══ Information supplied

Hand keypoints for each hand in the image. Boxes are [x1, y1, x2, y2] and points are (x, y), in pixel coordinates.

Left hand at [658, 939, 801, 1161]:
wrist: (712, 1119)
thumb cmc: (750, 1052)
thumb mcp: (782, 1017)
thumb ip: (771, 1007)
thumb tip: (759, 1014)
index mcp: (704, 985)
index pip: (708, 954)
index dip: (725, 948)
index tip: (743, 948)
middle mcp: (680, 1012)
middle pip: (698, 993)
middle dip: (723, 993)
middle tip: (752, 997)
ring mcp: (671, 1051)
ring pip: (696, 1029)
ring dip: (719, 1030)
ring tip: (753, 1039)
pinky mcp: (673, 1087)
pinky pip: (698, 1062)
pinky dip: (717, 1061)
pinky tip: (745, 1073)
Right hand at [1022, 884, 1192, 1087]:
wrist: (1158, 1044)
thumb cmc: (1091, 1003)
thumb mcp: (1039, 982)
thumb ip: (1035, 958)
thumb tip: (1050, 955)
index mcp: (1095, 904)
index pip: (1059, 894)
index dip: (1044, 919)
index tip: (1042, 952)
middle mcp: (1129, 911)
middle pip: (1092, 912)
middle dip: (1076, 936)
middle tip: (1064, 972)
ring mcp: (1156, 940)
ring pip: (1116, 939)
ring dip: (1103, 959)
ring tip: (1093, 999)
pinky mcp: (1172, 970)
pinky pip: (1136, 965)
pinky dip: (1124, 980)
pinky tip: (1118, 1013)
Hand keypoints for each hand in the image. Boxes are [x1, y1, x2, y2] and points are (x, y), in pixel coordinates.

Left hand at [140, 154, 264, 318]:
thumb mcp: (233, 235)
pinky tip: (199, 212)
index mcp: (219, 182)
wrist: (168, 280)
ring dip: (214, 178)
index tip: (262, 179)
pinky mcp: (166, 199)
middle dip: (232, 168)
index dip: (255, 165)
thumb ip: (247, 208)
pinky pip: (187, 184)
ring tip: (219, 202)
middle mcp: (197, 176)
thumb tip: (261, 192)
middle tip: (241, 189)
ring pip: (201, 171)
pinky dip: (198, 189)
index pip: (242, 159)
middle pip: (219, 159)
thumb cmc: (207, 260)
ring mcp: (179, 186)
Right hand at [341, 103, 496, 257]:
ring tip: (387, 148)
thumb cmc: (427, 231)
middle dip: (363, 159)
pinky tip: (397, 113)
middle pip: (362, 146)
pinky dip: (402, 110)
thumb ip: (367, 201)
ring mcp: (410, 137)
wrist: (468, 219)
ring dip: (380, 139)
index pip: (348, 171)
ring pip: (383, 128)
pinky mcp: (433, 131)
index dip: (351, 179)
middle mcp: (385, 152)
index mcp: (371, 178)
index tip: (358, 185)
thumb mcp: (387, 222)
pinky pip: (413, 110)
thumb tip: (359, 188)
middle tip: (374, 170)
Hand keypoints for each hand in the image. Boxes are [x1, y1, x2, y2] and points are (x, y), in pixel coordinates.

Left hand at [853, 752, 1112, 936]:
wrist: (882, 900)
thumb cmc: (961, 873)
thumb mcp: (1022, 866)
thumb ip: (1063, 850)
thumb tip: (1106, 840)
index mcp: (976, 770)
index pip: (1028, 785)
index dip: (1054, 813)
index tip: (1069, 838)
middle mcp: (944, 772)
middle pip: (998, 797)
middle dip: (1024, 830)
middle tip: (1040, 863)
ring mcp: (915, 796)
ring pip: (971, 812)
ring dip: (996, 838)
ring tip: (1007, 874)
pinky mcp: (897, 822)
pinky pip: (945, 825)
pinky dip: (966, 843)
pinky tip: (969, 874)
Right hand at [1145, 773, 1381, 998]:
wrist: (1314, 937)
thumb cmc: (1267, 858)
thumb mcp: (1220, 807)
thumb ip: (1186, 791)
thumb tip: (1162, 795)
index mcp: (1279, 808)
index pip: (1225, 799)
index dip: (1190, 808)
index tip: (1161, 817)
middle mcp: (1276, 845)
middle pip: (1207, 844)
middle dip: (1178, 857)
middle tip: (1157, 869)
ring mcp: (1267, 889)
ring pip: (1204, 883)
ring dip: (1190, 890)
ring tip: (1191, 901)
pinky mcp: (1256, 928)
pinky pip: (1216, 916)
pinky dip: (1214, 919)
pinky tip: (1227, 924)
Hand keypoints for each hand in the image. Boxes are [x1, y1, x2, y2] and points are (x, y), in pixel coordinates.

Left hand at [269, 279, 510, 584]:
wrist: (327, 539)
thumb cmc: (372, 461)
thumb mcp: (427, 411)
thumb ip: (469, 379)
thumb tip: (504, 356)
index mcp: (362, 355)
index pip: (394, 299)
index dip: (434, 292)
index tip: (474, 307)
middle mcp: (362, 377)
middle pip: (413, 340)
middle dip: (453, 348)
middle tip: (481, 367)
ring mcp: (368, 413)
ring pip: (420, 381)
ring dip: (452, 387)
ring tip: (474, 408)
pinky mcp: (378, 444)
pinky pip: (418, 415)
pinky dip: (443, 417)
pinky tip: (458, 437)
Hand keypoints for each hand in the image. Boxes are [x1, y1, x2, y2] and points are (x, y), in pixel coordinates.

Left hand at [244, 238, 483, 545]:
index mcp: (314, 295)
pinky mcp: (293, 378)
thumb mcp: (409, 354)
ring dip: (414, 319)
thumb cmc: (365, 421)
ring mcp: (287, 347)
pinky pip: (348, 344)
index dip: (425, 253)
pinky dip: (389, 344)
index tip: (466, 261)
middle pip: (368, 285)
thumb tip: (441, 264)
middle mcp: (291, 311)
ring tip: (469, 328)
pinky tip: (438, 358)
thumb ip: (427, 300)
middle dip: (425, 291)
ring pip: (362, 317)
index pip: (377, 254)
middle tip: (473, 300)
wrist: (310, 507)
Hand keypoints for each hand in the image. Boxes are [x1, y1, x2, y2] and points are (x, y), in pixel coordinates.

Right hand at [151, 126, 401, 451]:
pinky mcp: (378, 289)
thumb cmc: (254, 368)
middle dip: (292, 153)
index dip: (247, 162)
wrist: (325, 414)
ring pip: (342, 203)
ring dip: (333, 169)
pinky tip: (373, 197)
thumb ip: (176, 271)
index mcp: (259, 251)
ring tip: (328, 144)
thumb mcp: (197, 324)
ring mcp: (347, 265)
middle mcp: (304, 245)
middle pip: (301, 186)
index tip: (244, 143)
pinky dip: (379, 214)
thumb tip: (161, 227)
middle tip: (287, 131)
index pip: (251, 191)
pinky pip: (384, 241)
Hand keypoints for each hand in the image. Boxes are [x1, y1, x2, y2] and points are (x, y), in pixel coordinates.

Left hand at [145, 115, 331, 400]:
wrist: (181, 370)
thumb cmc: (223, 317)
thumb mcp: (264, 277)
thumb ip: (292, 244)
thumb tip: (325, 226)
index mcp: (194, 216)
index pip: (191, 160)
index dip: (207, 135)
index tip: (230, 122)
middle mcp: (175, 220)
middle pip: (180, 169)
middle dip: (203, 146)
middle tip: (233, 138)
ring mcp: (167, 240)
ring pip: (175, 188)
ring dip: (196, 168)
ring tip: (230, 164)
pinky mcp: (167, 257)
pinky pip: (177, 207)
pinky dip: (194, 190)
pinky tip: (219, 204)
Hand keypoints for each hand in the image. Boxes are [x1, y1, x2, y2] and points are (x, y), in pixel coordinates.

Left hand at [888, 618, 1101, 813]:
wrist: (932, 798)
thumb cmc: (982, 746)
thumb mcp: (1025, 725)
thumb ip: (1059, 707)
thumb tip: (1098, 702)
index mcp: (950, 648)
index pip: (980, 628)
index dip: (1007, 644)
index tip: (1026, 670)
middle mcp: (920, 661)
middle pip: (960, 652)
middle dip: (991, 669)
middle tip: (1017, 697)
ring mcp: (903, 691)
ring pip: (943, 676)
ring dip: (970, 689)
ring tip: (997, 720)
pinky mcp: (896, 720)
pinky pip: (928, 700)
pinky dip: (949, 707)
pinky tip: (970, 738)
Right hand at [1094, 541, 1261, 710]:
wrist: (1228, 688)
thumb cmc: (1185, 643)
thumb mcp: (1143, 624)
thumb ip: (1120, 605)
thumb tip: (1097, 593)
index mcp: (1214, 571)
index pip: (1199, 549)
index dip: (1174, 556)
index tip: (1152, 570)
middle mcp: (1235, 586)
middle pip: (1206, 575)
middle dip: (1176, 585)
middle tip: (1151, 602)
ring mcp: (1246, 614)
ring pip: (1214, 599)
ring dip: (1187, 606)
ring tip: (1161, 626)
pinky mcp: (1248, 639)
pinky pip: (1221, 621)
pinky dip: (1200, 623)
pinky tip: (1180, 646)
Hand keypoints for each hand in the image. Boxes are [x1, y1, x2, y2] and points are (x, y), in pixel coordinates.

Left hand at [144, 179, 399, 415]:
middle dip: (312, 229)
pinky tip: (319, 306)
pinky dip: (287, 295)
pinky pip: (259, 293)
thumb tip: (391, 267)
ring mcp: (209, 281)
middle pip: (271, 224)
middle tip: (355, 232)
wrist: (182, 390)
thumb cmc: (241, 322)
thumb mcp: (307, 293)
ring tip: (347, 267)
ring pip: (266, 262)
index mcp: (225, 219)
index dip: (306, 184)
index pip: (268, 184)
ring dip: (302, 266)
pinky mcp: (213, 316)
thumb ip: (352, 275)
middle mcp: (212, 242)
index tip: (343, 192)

════

Directions for this task: Retype exactly the lines of the data above that fall between the line with "thumb ip: (1063, 850)" and the line with "thumb mcp: (427, 411)", inclusive, and add nothing.

Solution for this task:
thumb ip: (1063, 850)
thumb tip: (1106, 840)
index mcp: (976, 770)
index pip: (1028, 785)
index dip: (1054, 813)
index tip: (1069, 838)
middle mcp: (944, 772)
middle pip: (998, 797)
middle dip: (1024, 830)
middle tip: (1040, 863)
ring mcp: (915, 796)
ring pip: (971, 812)
ring dip: (996, 838)
ring tip: (1007, 874)
pinky mcp: (897, 822)
pinky pip: (945, 825)
pinky dip: (966, 843)
pinky tip: (969, 874)
Right hand at [1145, 773, 1381, 998]:
wrist: (1314, 937)
thumb cmc: (1267, 858)
thumb mcp: (1220, 807)
thumb ip: (1186, 791)
thumb tip: (1162, 795)
index mcp: (1279, 808)
index pip: (1225, 799)
index dip: (1190, 808)
index tip: (1161, 817)
middle mcp: (1276, 845)
middle pip: (1207, 844)
middle dip: (1178, 857)
middle tip: (1157, 869)
ring mcp: (1267, 889)
ring pip: (1204, 883)
ring dip: (1190, 890)
ring tip: (1191, 901)
pinky mcp: (1256, 928)
pinky pip: (1216, 916)
pinky dip: (1214, 919)
pinky tip: (1227, 924)
Hand keypoints for each hand in the image. Boxes are [x1, y1, x2, y2] and points are (x, y), in pixel coordinates.

Left hand at [269, 279, 510, 584]:
wrist: (327, 539)
thumb cmc: (372, 461)
thumb mcp: (427, 411)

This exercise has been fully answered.